Kuwait’s strong fiscal position and external financial consistency have led Fitch Ratings to reaffirm its Long-Term Foreign-Currency Issuer Default Rating at AA-, with a stable outlook.
According to the United States-based ratings firm, Kuwait’s net foreign assets are expected to increase from an estimated 582% of GDP in 2024 to 601% in 2025, making its external balance sheet the strongest of all Fitch-rated sovereigns.
A rating of AA- indicates a strong ability to meet financial obligations and very low credit risk, according to Fitch. As nations in the Middle East gradually diversify their economies by reducing their reliance on crude income, Kuwait’s high rating aligns with this general trend.
While the UAE was rated AA-, Fitch Ratings confirmed Saudi Arabia’s IDR at A+ with a stable outlook in February. With a low default risk, the Kingdom’s A+ rating demonstrates Saudi Arabia’s strong ability to meet its financial obligations.
“The recently appointed government has initiated reforms aimed at reducing reliance on oil revenue, improving government efficiency, and rationalising spending, capping it at 24.5 billion dinars (USD 79.53 billion), accounting for about 51% of GDP,” said Fitch Ratings.
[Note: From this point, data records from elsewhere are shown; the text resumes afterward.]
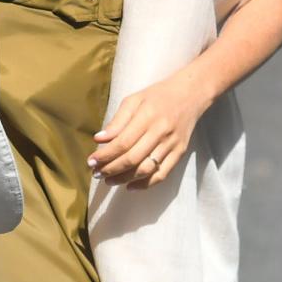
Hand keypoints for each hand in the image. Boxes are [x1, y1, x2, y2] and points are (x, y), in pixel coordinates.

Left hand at [88, 67, 212, 189]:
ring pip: (146, 169)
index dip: (105, 155)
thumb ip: (117, 120)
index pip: (122, 142)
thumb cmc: (156, 96)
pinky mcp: (180, 153)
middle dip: (111, 169)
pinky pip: (162, 174)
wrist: (190, 95)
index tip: (91, 161)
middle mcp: (160, 132)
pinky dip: (146, 184)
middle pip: (133, 158)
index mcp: (147, 117)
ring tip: (109, 180)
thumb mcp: (133, 100)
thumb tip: (98, 139)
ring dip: (125, 178)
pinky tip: (130, 186)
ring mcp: (172, 145)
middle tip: (96, 174)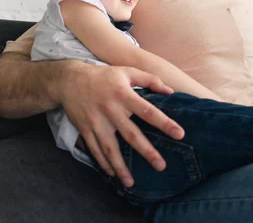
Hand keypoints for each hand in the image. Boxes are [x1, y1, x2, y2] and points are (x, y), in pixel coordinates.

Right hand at [59, 63, 183, 186]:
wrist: (69, 80)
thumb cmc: (104, 76)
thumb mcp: (127, 71)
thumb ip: (150, 80)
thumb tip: (171, 91)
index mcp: (124, 94)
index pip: (148, 111)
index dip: (164, 123)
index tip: (180, 134)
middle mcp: (111, 110)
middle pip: (131, 134)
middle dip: (146, 151)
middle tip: (161, 166)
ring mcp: (96, 122)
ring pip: (110, 148)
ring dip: (120, 167)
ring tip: (131, 183)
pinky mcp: (85, 129)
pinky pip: (95, 149)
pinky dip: (103, 163)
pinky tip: (112, 174)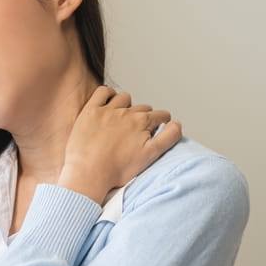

On January 1, the Kuwaiti government imposed a domestic minimum top-up tax of 15% on multinational corporations, according to the report. The estimated yearly revenue is 250 million dinars, or 0.5% of GDP, and it is anticipated that collections will begin by 2027.
Additionally, the government intends to implement the long-delayed excise tax in the fiscal year that concludes in March 2026.
“Fitch views the increase in reform efforts as positive. However, a significant overhaul of generous public wages and welfare spending (79% of total expenditure; 40% of GDP) is unlikely in the short term, given the state’s deep-rooted generosity toward Kuwaiti citizens and still favourable oil prices,” the analysis added.
Additionally, the Kuwaiti government intends to enact a debt and liquidity law that will allow the nation to take on additional debt. Fitch further stated that the passage of the law, the draft of which is being discussed by the Council of Ministers, would help Kuwait raise new debt to finance nearly 30% of the deficit.
Despite the absence of a public debt law enabling sovereign borrowing, Kuwaiti issuers were the Gulf Cooperation Council’s (GCC) third-largest US dollar debt issuers in 2024. The law is expected to be passed in the fiscal year ending March 2026, although delays are possible, Fitch noted.
Dollar issuance by the sovereign has not taken place since 2017, before the expiry of the previous debt law. However, dollar issuance by Kuwaiti issuers surged to USD 13.6 billion in 2024, up from USD 60 million in 2023, primarily driven by banks. The share of Sukuk in Kuwait’s debt capital market outstanding, on the other hand, rose to 27% by the end of January 2025.
Gross government debt/GDP remains low, at an estimated 2.9% in FY 2024. Fitch forecasts that government debt/GDP will rise if the liquidity law is passed in FY 2025, in addition to the projected deficits and lower oil prices. A USD 4.5 billion Eurobond is maturing in 2027.
“Even without a liquidity law, the government would still be able to meet its financing obligations in the coming years,” the rating agency concluded.